If the string is 7.6 m long, has a mass of 34 g , and is pulled taut with a tension of 15 N, how much time does it take for a wave to travel from one end of the string to the other

Answer 1

The wave takes 0.132 seconds to travel from one end of the string to the other.

Step-by-step explanation:

The velocity of a transversal wave (
`v`) travelling through a string pulled on both ends is determined by this formula:

`v = \sqrt{(T\cdot L)/(m) }`

Where:

`T` - Tension, measured in newtons.

`L` - Length of the string, measured in meters.

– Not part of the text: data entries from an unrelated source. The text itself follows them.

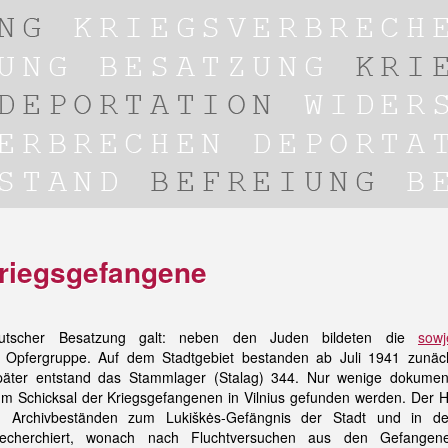
riegsgefangene
eutscher Besatzung galt: neben den Juden bildeten die
sowj
 Opfergruppe. Auf dem Stadtgebiet bestanden ab Juli 1941 zunäc
päter entstand das Stammlager (Stalag) 344. Nur wenige dokumen
 Schicksal der Kriegsgefangenen in Vilnius gefunden werden. Der Hi
n Archivbeständen zum Lukiškės-Gefängnis der Stadt und in de
recherchiert, wonach nach Fluchtversuchen aus den Gefangene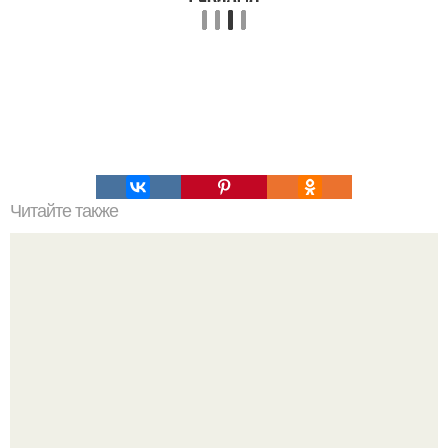
Читайте также
Ажурные блинчики - "ЭТО Бомба".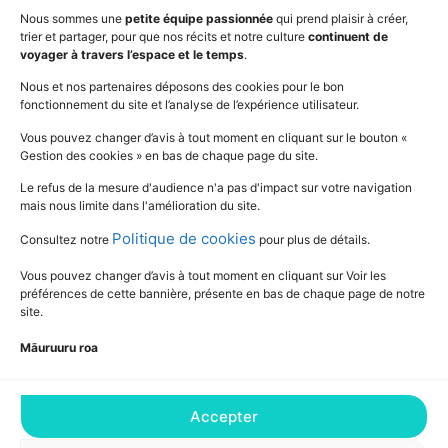
Outils
Mentions légales
Nous sommes une
petite équipe passionnée
qui prend plaisir à créer,
trier et partager, pour que nos récits et notre culture
continuent de
Vidéos
www.education.pf
voyager à travers l’espace et le temps
.
Nous et nos partenaires déposons des cookies pour le bon
fonctionnement du site et l’analyse de l’expérience utilisateur.
SUIVEZ L'ACTUALITÉ DE L'ÉDUCATION
Vous pouvez changer d’avis à tout moment en cliquant sur le bouton «
Gestion des cookies » en bas de chaque page du site.
Le refus de la mesure d'audience n'a pas d'impact sur votre navigation
mais nous limite dans l'amélioration du site.
Politique de cookies
Consultez notre
pour plus de détails.
Vous pouvez changer d’avis à tout moment en cliquant sur Voir les
préférences de cette bannière, présente en bas de chaque page de notre
site.
Māuruuru roa
Accepter
Consultez notre Déclaration relative aux
cookies pour plus de détails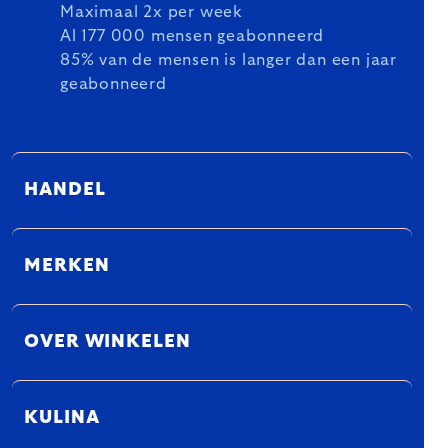
Maximaal 2x per week
Al 177 000 mensen geabonneerd
85% van de mensen is langer dan een jaar
geabonneerd
HANDEL
MERKEN
OVER WINKELEN
KULINA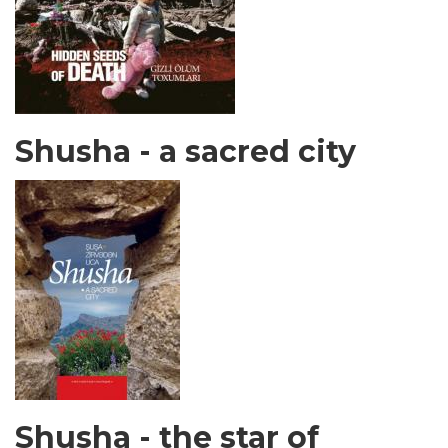
Shusha - a sacred city
Shusha - the star of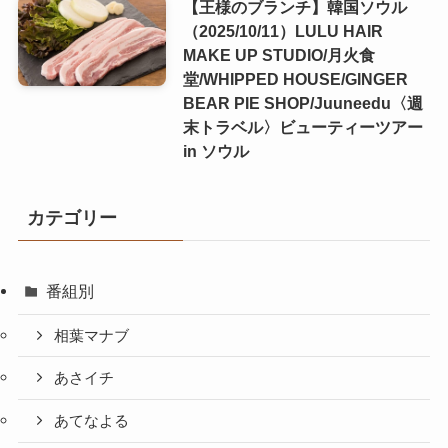
【王様のブランチ】韓国ソウル
（2025/10/11）LULU HAIR
MAKE UP STUDIO/月火食
堂/WHIPPED HOUSE/GINGER
BEAR PIE SHOP/Juuneedu〈週
末トラベル〉ビューティーツアー
in ソウル
カテゴリー
番組別
相葉マナブ
あさイチ
あてなよる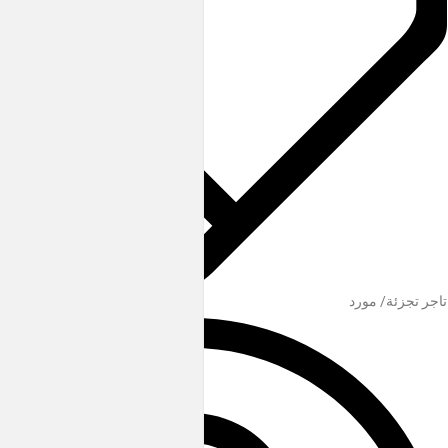
تاجر تجزئة/ مورد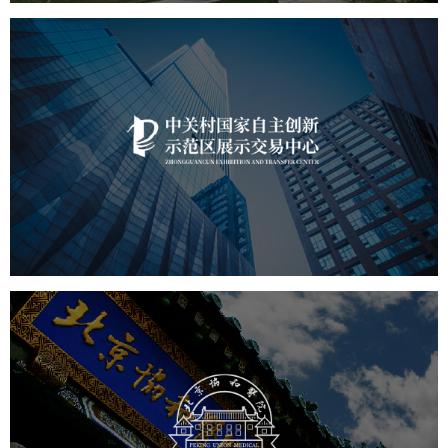
中关村国家自主展示中心
文化艺术
展馆网站建设
博物馆展厅设计
数字博物馆建设
展厅空间设计
北京展厅设计
产品展厅设计
企业展厅设计
公司展厅设计
协和医院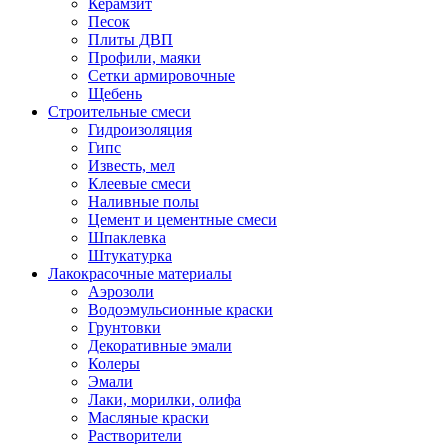
Керамзит
Песок
Плиты ДВП
Профили, маяки
Сетки армировочные
Щебень
Строительные смеси
Гидроизоляция
Гипс
Известь, мел
Клеевые смеси
Наливные полы
Цемент и цементные смеси
Шпаклевка
Штукатурка
Лакокрасочные материалы
Аэрозоли
Водоэмульсионные краски
Грунтовки
Декоративные эмали
Колеры
Эмали
Лаки, морилки, олифа
Масляные краски
Растворители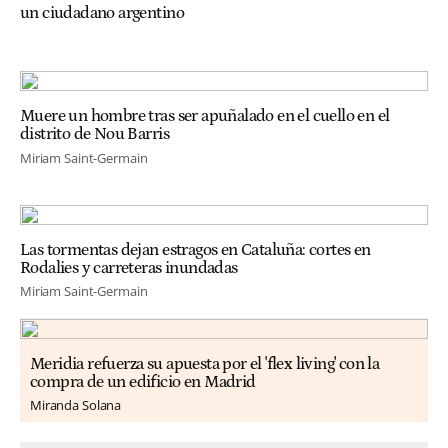
un ciudadano argentino
Muere un hombre tras ser apuñalado en el cuello en el
distrito de Nou Barris
Miriam Saint-Germain
Las tormentas dejan estragos en Cataluña: cortes en
Rodalies y carreteras inundadas
Miriam Saint-Germain
Meridia refuerza su apuesta por el 'flex living' con la
compra de un edificio en Madrid
Miranda Solana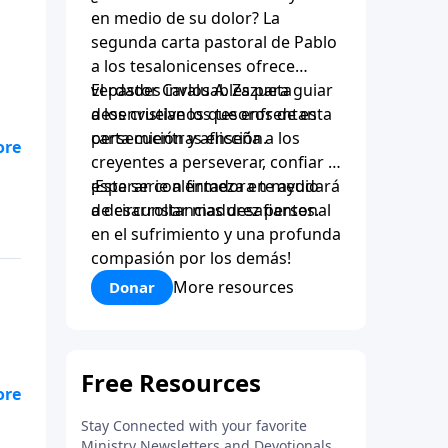
en medio de su dolor? La
segunda carta pastoral de Pablo
a los tesalonicenses ofrece
verdades invaluables para guiar
El pastor Carlos A. Zazueta
a los cristianos que enfrentan
desenvuelve los tesoros de esta
persecución y aflicción.
carta mientras enseña a los
creyentes a perseverar, confiar y
esperar con firmeza en medio
¡Esta serie alentadora te ayudará
de circunstancias desafiantes.
a desarrollar madurez personal
en el sufrimiento y una profunda
compasión por los demás!
More resources
Donar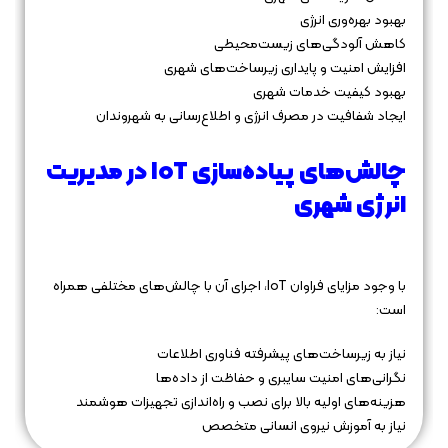
بهبود بهره‌وری انرژی
کاهش آلودگی‌های زیست‌محیطی
افزایش امنیت و پایداری زیرساخت‌های شهری
بهبود کیفیت خدمات شهری
ایجاد شفافیت در مصرف انرژی و اطلاع‌رسانی به شهروندان
چالش‌های پیاده‌سازی IoT در مدیریت
انرژی شهری
با وجود مزایای فراوان IoT، اجرای آن با چالش‌های مختلفی همراه
است:
نیاز به زیرساخت‌های پیشرفته فناوری اطلاعات
نگرانی‌های امنیت سایبری و حفاظت از داده‌ها
هزینه‌های اولیه بالا برای نصب و راه‌اندازی تجهیزات هوشمند
نیاز به آموزش نیروی انسانی متخصص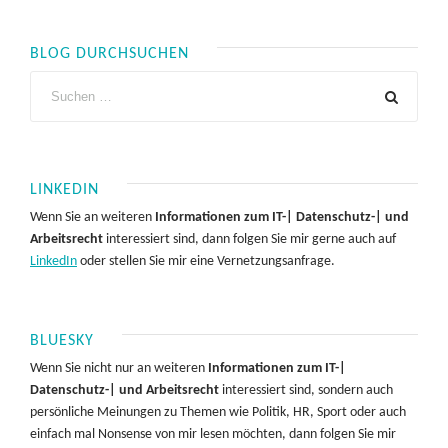
BLOG DURCHSUCHEN
LINKEDIN
Wenn Sie an weiteren
Informationen zum IT-| Datenschutz-| und
Arbeitsrecht
interessiert sind, dann folgen Sie mir gerne auch auf
LinkedIn
oder stellen Sie mir eine Vernetzungsanfrage.
BLUESKY
Wenn Sie nicht nur an weiteren
Informationen zum IT-|
Datenschutz-| und Arbeitsrecht
interessiert sind, sondern auch
persönliche Meinungen zu Themen wie Politik, HR, Sport oder auch
einfach mal Nonsense von mir lesen möchten, dann folgen Sie mir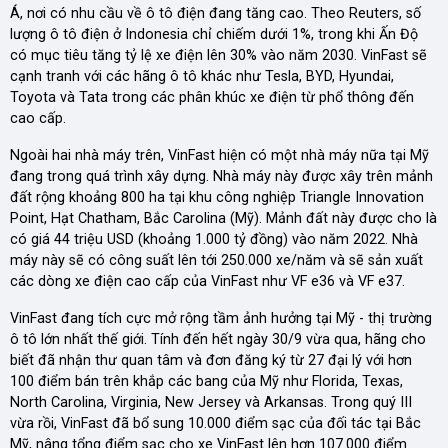
Á, nơi có nhu cầu về ô tô điện đang tăng cao. Theo Reuters, số
lượng ô tô điện ở Indonesia chỉ chiếm dưới 1%, trong khi Ấn Độ
có mục tiêu tăng tỷ lệ xe điện lên 30% vào năm 2030. VinFast sẽ
cạnh tranh với các hãng ô tô khác như Tesla, BYD, Hyundai,
Toyota và Tata trong các phân khúc xe điện từ phổ thông đến
cao cấp.
Ngoài hai nhà máy trên, VinFast hiện có một nhà máy nữa tại Mỹ
đang trong quá trình xây dựng. Nhà máy này được xây trên mảnh
đất rộng khoảng 800 ha tại khu công nghiệp Triangle Innovation
Point, Hạt Chatham, Bắc Carolina (Mỹ). Mảnh đất này được cho là
có giá 44 triệu USD (khoảng 1.000 tỷ đồng) vào năm 2022. Nhà
máy này sẽ có công suất lên tới 250.000 xe/năm và sẽ sản xuất
các dòng xe điện cao cấp của VinFast như VF e36 và VF e37.
VinFast đang tích cực mở rộng tầm ảnh hưởng tại Mỹ - thị trường
ô tô lớn nhất thế giới. Tính đến hết ngày 30/9 vừa qua, hãng cho
biết đã nhận thư quan tâm và đơn đăng ký từ 27 đại lý với hơn
100 điểm bán trên khắp các bang của Mỹ như Florida, Texas,
North Carolina, Virginia, New Jersey và Arkansas. Trong quý III
vừa rồi, VinFast đã bổ sung 10.000 điểm sạc của đối tác tại Bắc
Mỹ, nâng tổng điểm sạc cho xe VinFast lên hơn 107.000 điểm.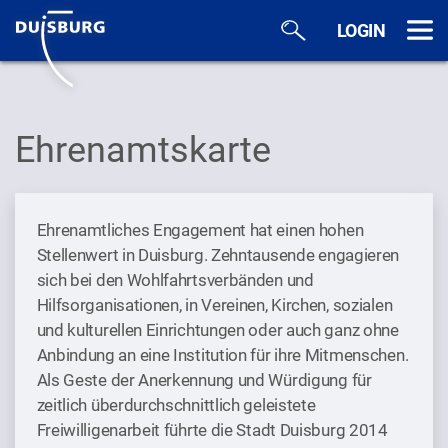
Zum Hauptinhalt springen
LOGIN
Ehrenamtskarte
Ehrenamtliches Engagement hat einen hohen
Stellenwert in Duisburg. Zehntausende engagieren
sich bei den Wohlfahrtsverbänden und
Hilfsorganisationen, in Vereinen, Kirchen, sozialen
und kulturellen Einrichtungen oder auch ganz ohne
Anbindung an eine Institution für ihre Mitmenschen.
Als Geste der Anerkennung und Würdigung für
zeitlich überdurchschnittlich geleistete
Freiwilligenarbeit führte die Stadt Duisburg 2014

`m` - Mass of the string, measured in meters.

Given that
`T = 15\,N`,
`L = 7.6\,m` and
`m = 0.034\,kg`, the velocity of the tranversal wave is:

`v = \sqrt{((15\,N)\cdot (7.6\,m))/(0.034\,kg) }`

`v\approx 57.522\,(m)/(s)`

Since speed of transversal waves through material are constant, the time required (
`\Delta t`) to travel from one end of the string to the other is described by the following kinematic equation:

`\Delta t = (L)/(v)`

If
`L = 7.6\,m` and
`v\approx 57.522\,(m)/(s)`, then:

`\Delta t = (7.6\,m)/(57.522\,(m)/(s) )`

`\Delta t = 0.132\,s`

The wave takes 0.132 seconds to travel from one end of the string to the other.